Text shown ::

┏━━

Jan Hus Presbyterian Church and Neighborhood House
September 23, 2012
(c)2012 Ray Bagnuolo
pdf file(c)2012 Ray Bagnuolo
Readings: Psalm 1; Mark 9:30-37
On the eve of Yom Kippur...
One to two million tons of debris. That is the amount of debris that remains churning in the Pacific Ocean following the tsunami that hit Japan nearly 16 months ago. As recently as this week, the fifth piece of debris, a four by four foot plastic floating bin from one of the power plants arrived on the shore of Oahu. The rest is heading toward the shores of California, Oregon, Washington, Canada, Alaska, and elsewhere.
The good news is that only 1 to 5 percent of it all will ever reach our shores – the not so good news is that that will still account for up to 10,000 tons of debris.
Twenty or so billion pounds.
Try stopping that. Try stopping the massive destruction of any tsunami hitting a populated area. Think about just how powerless we are to so that. Natural disasters are only disasters to we humans and our possessions. To nature, well, they are just natural events – such as a gentle rainfall. For Nature, well – it’s all part of her nature.
Still, we humans do try to prepare for such events, we do all we can to protect ourselves and possessions with state of the art prediction and warning systems and models, programs, and advances in everything from architecture to evacuation techniques. We not only seek to prepare for the future – but to predict when the future preparations will be needed ---
All so we can survive. Or, control our survival. Which is sort of like controlling nature. A bit of insanity, some might say.

┗━━

Task item :: Write out the sermon word for word from "The good news" to "of her nature.".

Information given ::
┏━━

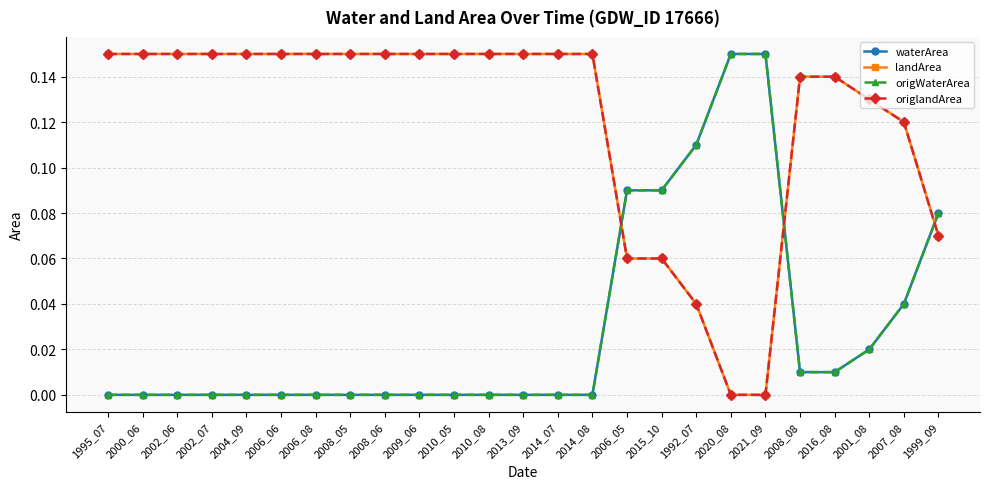

Is this an area chart (filled region under the line)?

No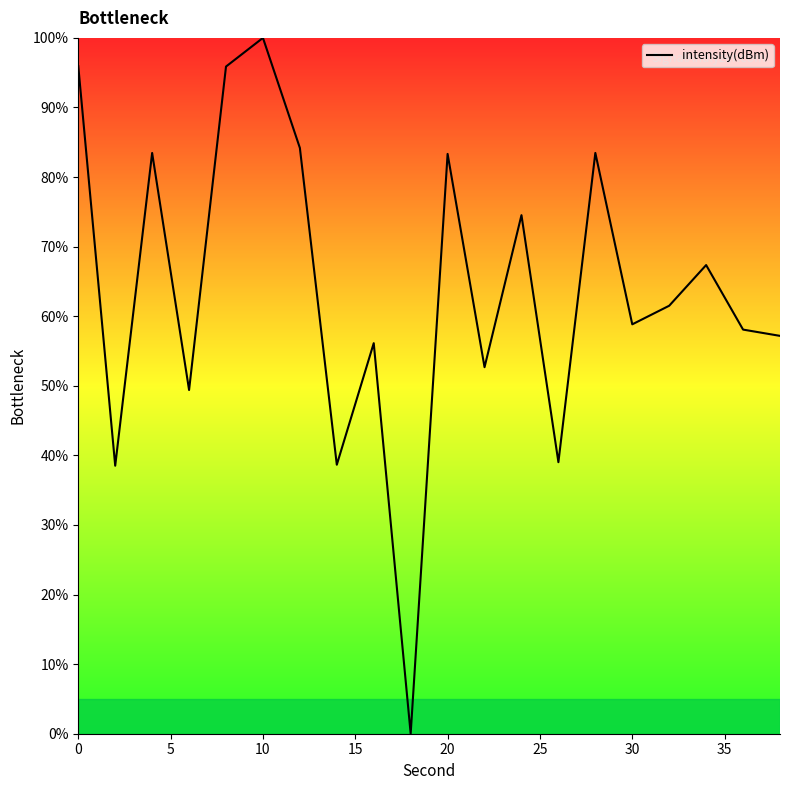

What is the maximum value shown in the chart?

100.0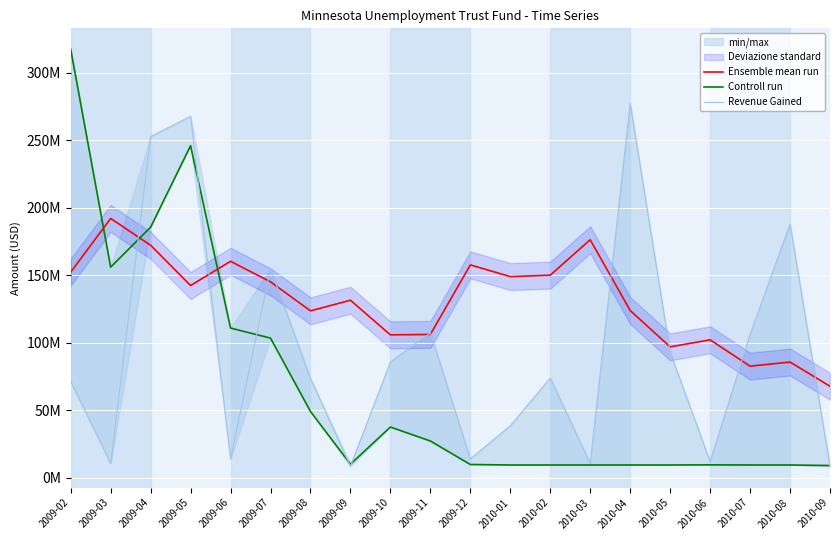

True or false: Controll run has a value of 6922174.2 at 2009-11.

False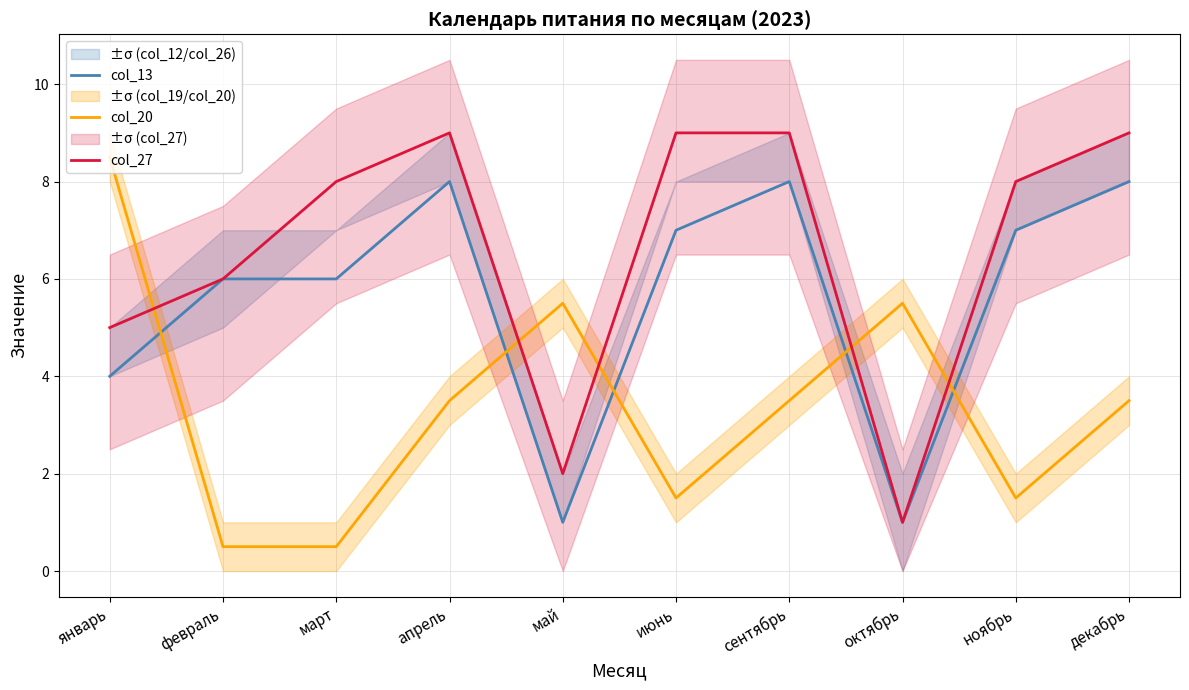

How many intersections are there between col_13 and col_20?

5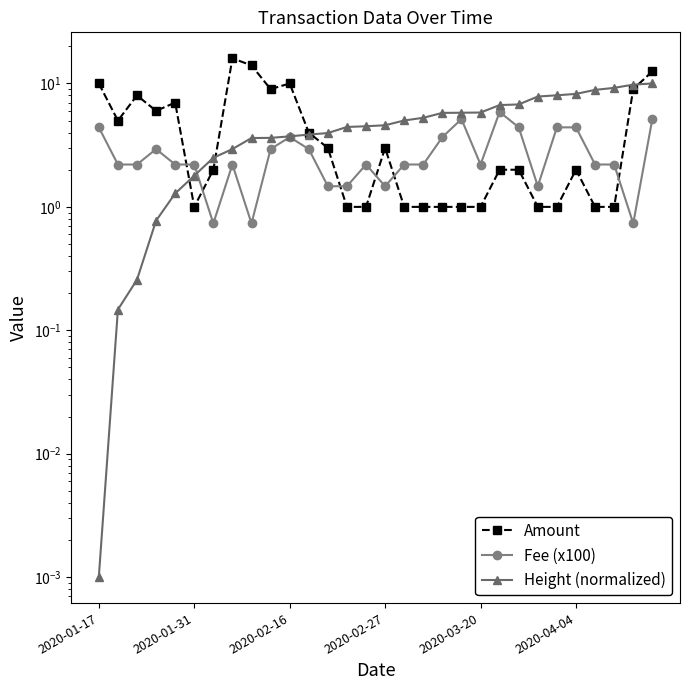

How many lines are shown in the chart?

3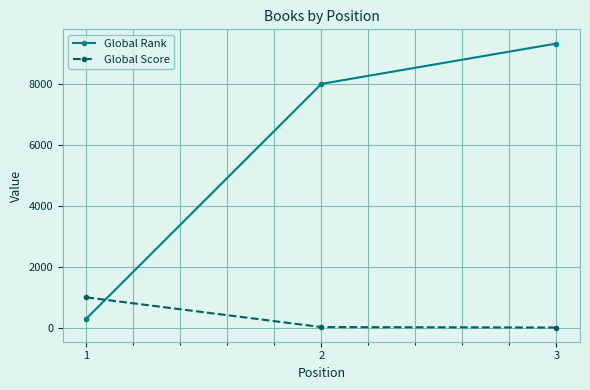

What are all the series names shown in the legend?

Global Rank, Global Score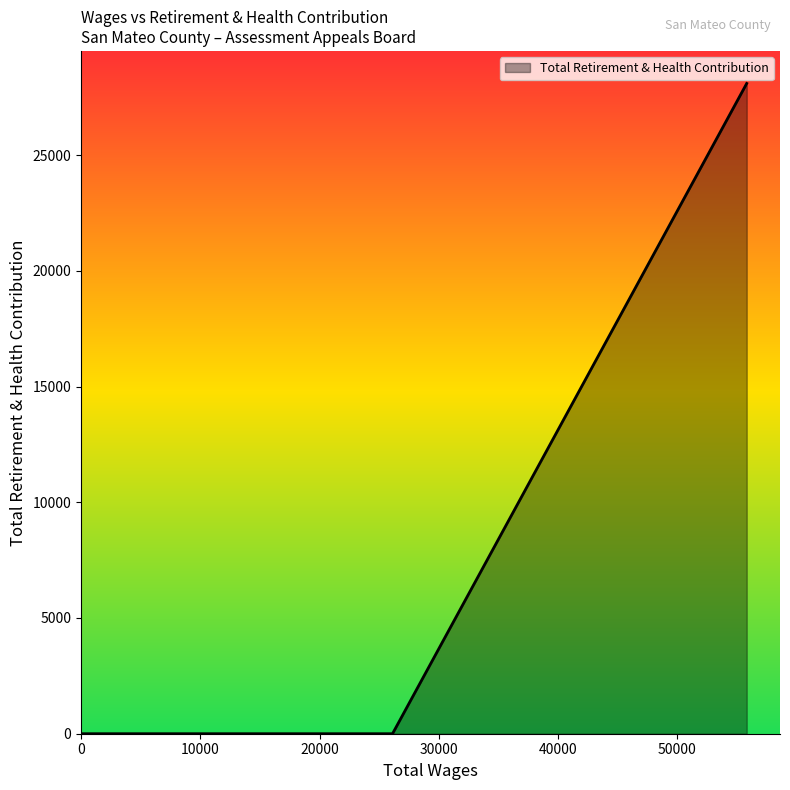

What is the maximum value shown in the chart?

28093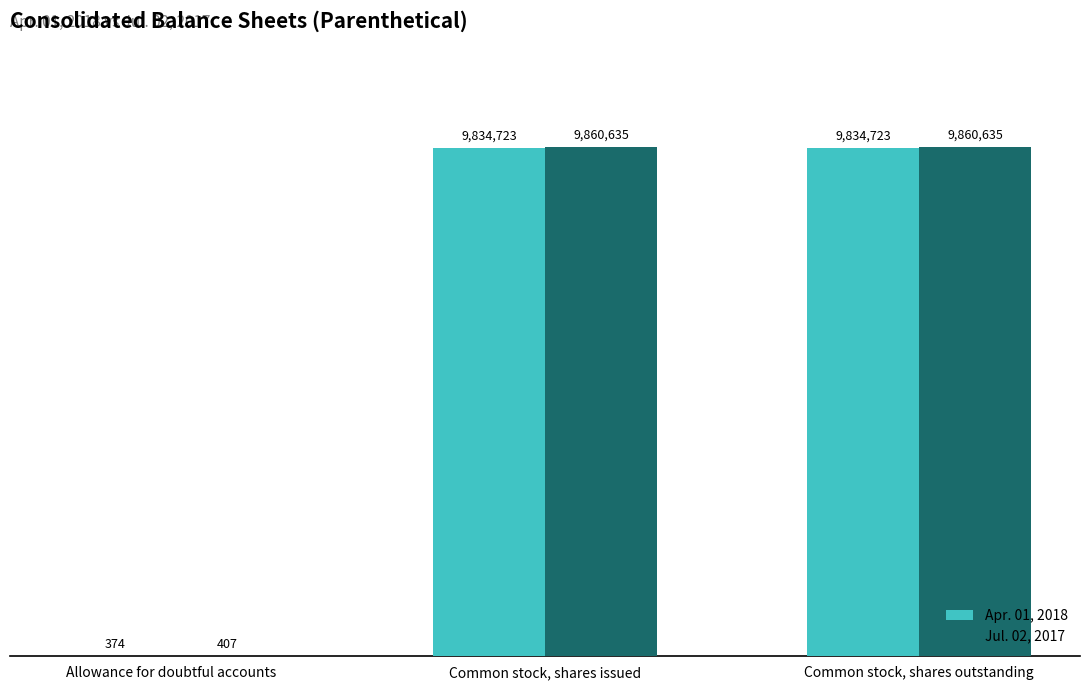

Count the Jul. 02, 2017 values in the range 407 to 9860635.

3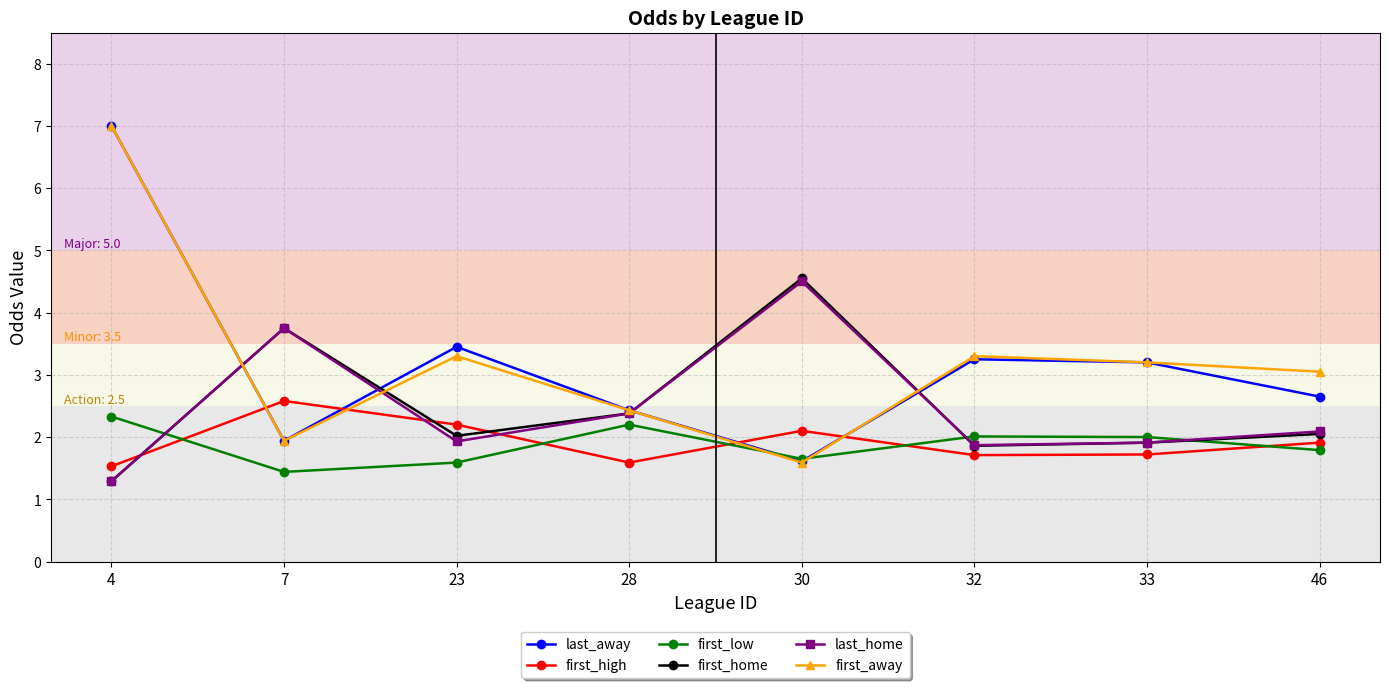

What is the difference between the first_home values at 30 and 23?

2.5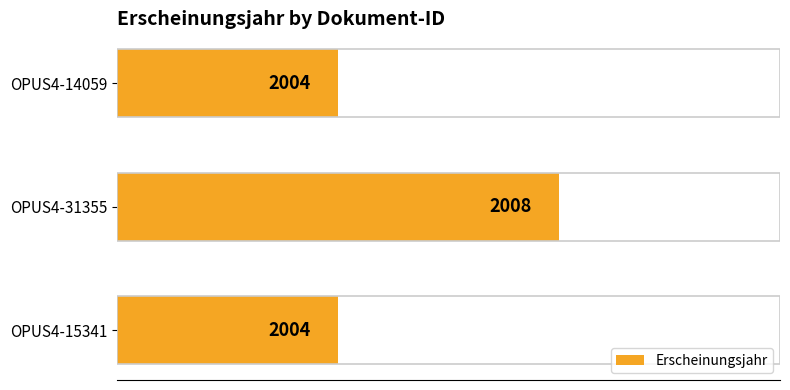

True or false: the data shows 3577 at OPUS4-31355.

False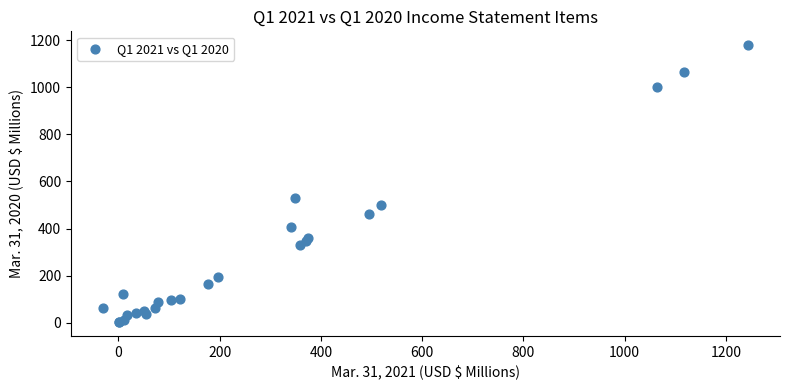

What Y value in the scatter plot is closest to 590?

529.2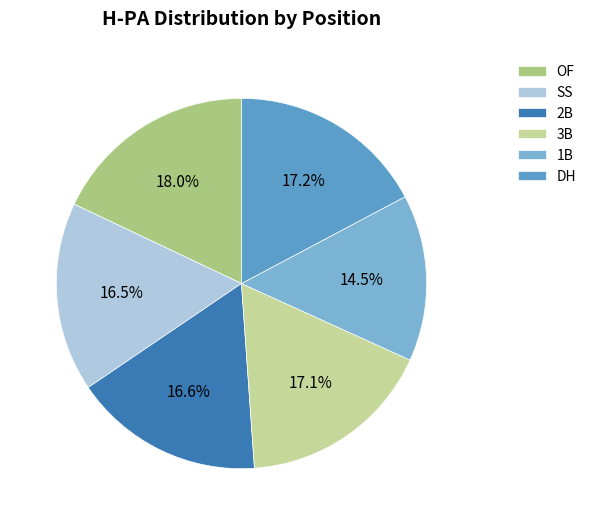

How many segments does this pie chart have?

6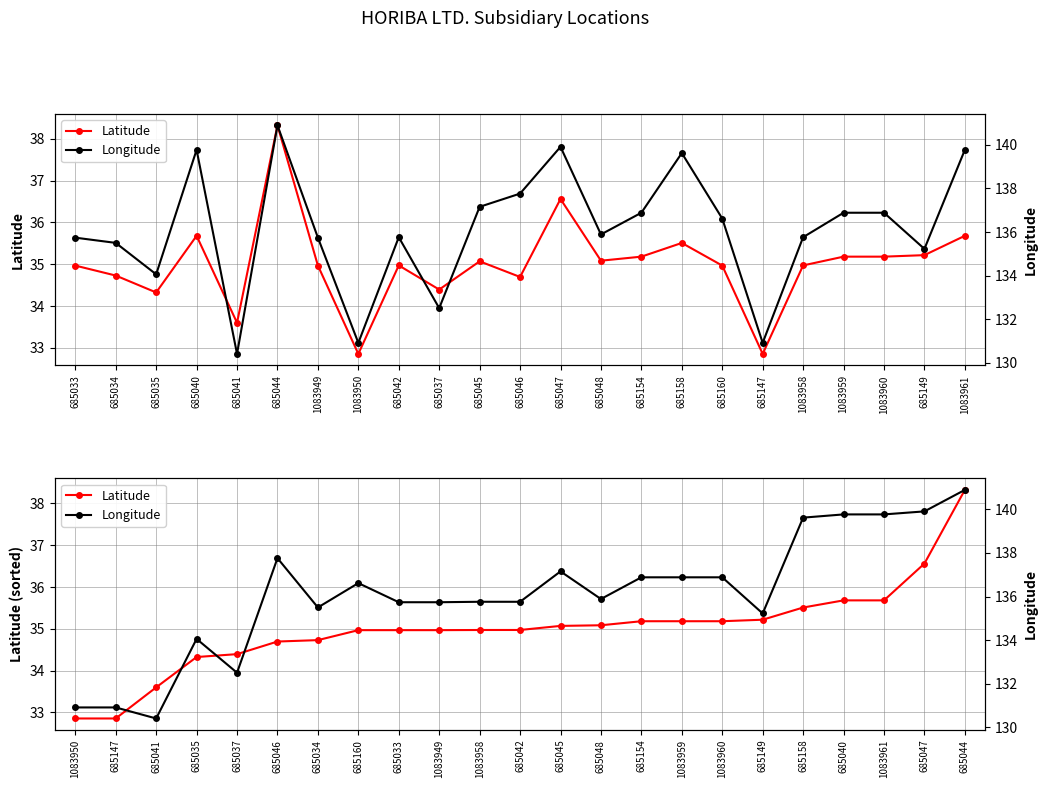

Is it true that Longitude equals 238.0 at 685147?

False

┗━━

Problem solution ::
The good news is that only 1 to 5 percent of it all will ever reach our shores – the not so good news is that that will still account for up to 10,000 tons of debris.
Twenty or so billion pounds.
Try stopping that. Try stopping the massive destruction of any tsunami hitting a populated area. Think about just how powerless we are to so that. Natural disasters are only disasters to we humans and our possessions. To nature, well, they are just natural events – such as a gentle rainfall. For Nature, well – it’s all part of her nature.